White's call a LOT very very loudly, usually at around 3am. Whoever told you they don't call much clearly had earplugs in. lol

Ade


----------



## creg (Jun 10, 2012)

lol thanks im glad i asked on here. i did alot of googling and most people said whites only called when spraying the viv or hoovering, but ill take your word for it im not gonna risk it.

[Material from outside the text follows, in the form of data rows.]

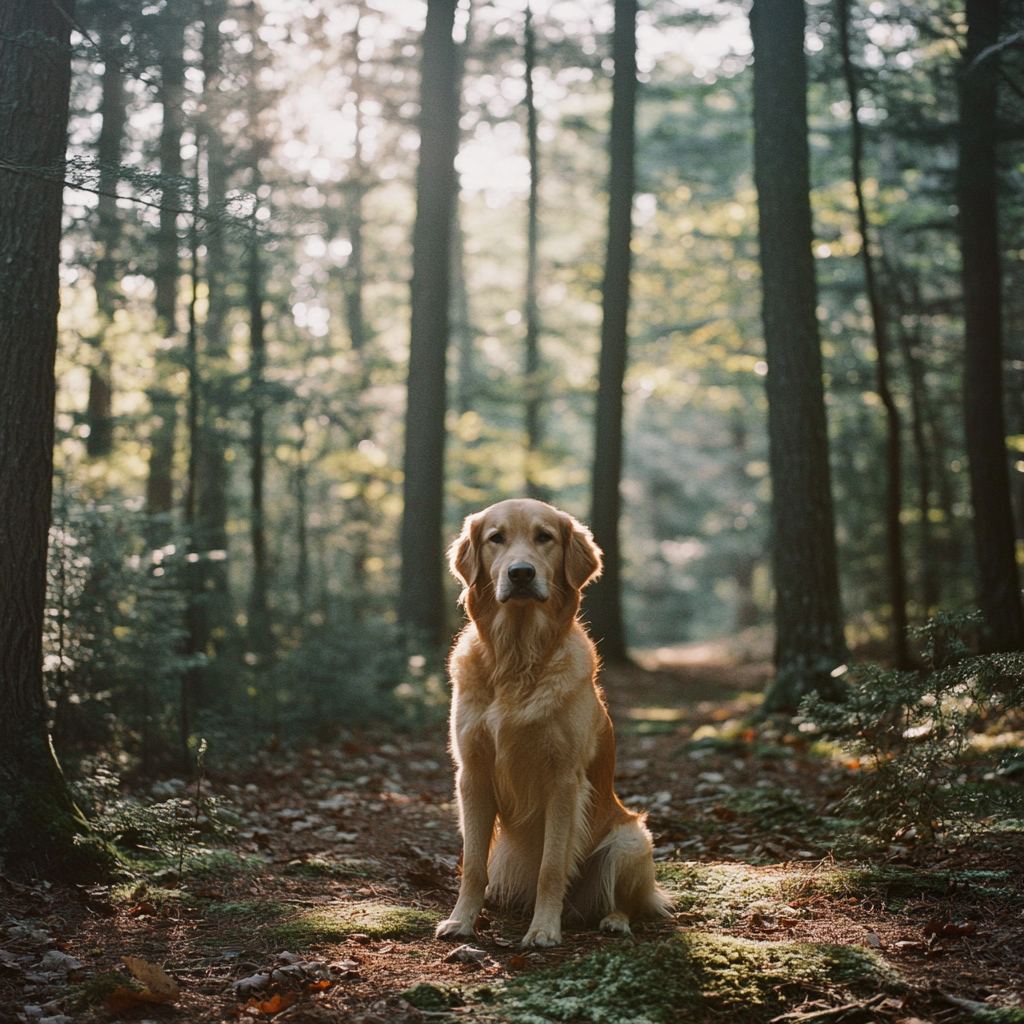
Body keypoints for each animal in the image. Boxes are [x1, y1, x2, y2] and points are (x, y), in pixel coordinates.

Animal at [434, 495, 667, 942]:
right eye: (496, 538)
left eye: (544, 537)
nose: (520, 573)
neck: (517, 658)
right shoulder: (472, 774)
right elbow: (472, 866)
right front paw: (461, 920)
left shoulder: (562, 780)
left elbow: (552, 865)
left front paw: (543, 930)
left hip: (632, 840)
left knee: (625, 900)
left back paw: (614, 920)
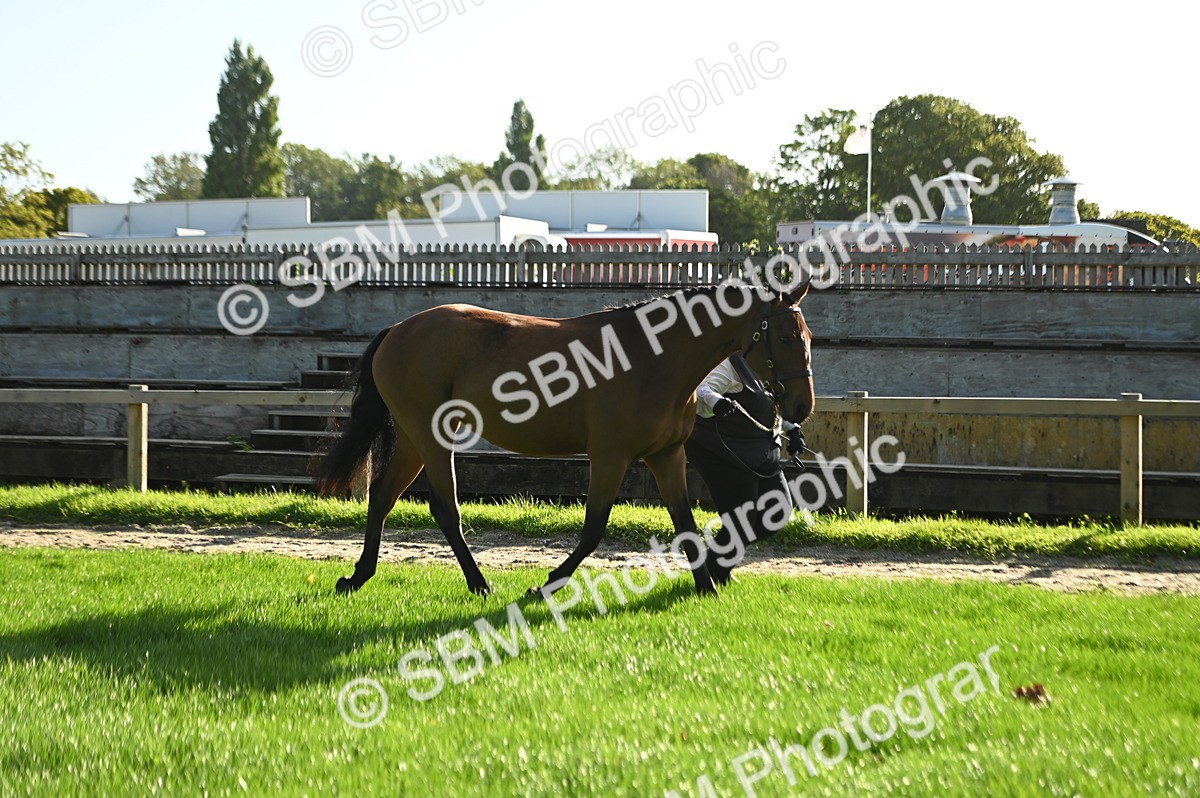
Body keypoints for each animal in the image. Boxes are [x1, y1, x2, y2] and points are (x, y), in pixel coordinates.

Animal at [313, 278, 814, 598]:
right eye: (788, 337)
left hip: (415, 439)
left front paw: (706, 587)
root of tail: (397, 329)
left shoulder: (667, 456)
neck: (650, 358)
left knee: (382, 495)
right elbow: (593, 529)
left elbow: (685, 523)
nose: (800, 409)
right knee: (444, 508)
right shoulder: (609, 456)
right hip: (431, 437)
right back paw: (479, 583)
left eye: (807, 335)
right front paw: (546, 584)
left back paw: (358, 577)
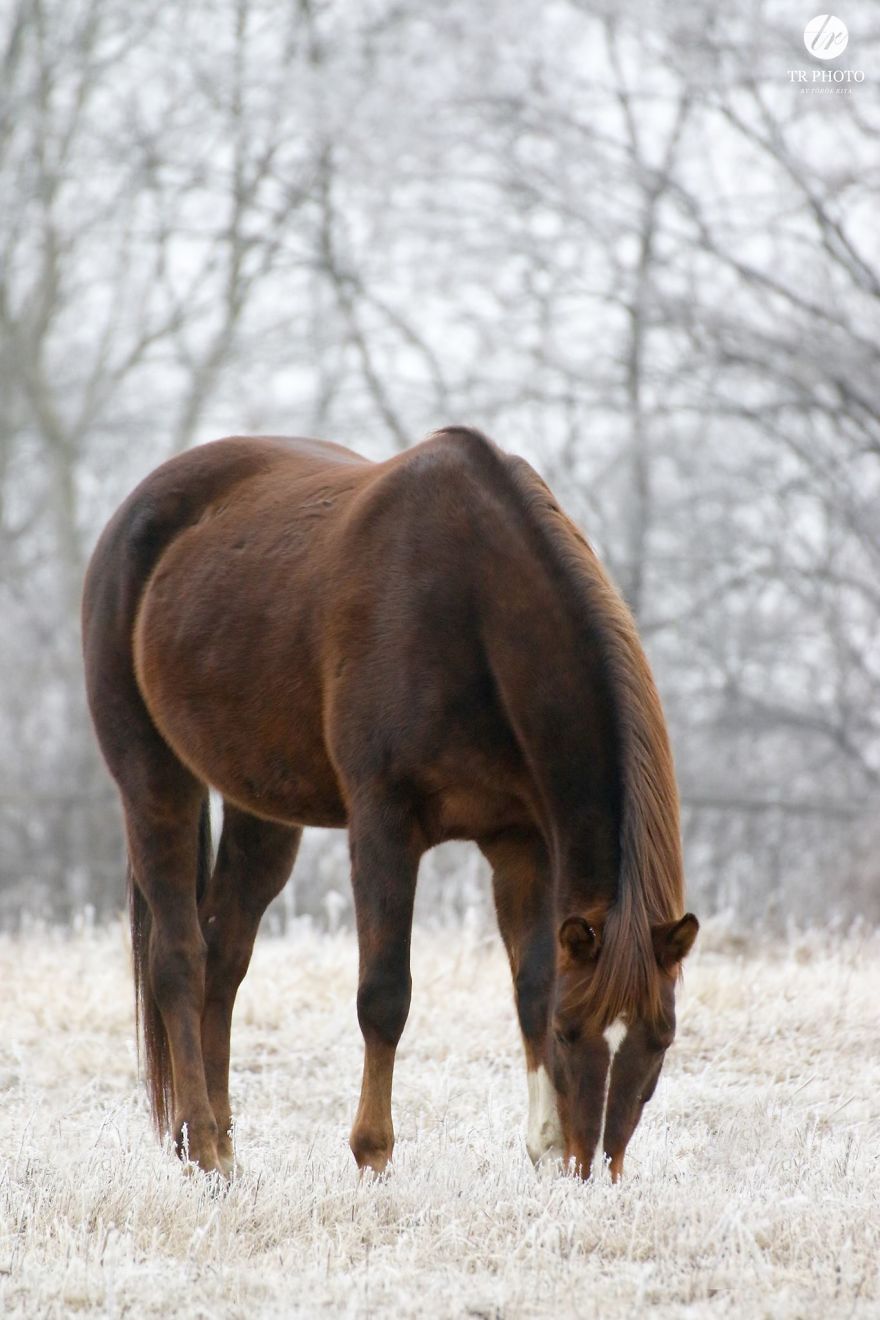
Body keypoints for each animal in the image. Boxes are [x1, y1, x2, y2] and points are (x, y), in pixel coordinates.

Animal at [82, 426, 698, 1182]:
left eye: (661, 1040)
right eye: (572, 1031)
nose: (594, 1173)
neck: (472, 606)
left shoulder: (521, 842)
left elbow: (530, 983)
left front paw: (544, 1147)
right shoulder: (383, 825)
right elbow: (384, 995)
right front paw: (372, 1155)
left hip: (263, 807)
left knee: (224, 956)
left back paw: (223, 1145)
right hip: (154, 780)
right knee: (177, 959)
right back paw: (203, 1149)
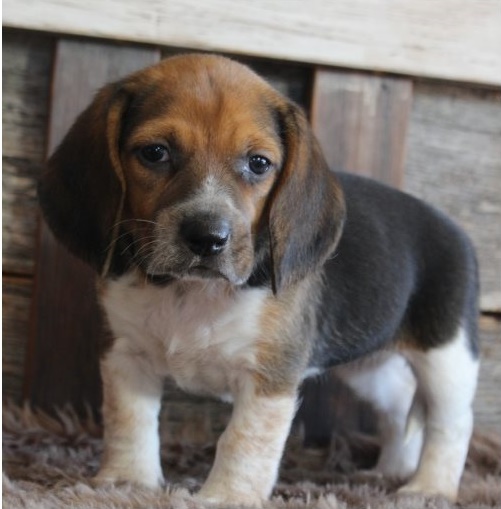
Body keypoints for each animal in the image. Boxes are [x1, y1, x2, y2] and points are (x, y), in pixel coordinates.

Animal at [38, 53, 476, 506]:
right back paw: (392, 469)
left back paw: (429, 487)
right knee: (400, 403)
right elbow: (129, 422)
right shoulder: (126, 354)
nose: (207, 237)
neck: (191, 291)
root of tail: (455, 229)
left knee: (452, 423)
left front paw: (225, 496)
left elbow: (243, 440)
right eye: (155, 153)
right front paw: (127, 482)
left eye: (258, 163)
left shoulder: (269, 375)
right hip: (371, 366)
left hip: (448, 356)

looks like some more darts then :2thumb: i like the look of Phyllobates Terribilis and Dendrobates auratus


----------



## Frogmad (Nov 10, 2008)

my whites shout at the weirdest things....tv theme tunes seems to be a fave at the min!!!!:lol2:


----------



## brysaa2 (Oct 11, 2009)

My male frog calls but not usually during the night. He's right by my bed and I've had them for over two years now, he's only ever woken me up twice. Mostly calls when the TV or another sound is present in the pitch of rival males calls - you can make him call early in the night and that's usually enough for him then ha. Talk about being lazy! :lol2:


----------



## ronnyjodes (Apr 29, 2011)

My whites go mental with calling in a morning when the family are up and about making a racket but quiet at night. I find it quite pleasant tbh :2thumb:


----------



## creg (Jun 10, 2012)

whites tree frogs sound very eccentric :lol2: i think ill give them a miss though i dont want to risk getting a noisy one. ill stick with darts.


----------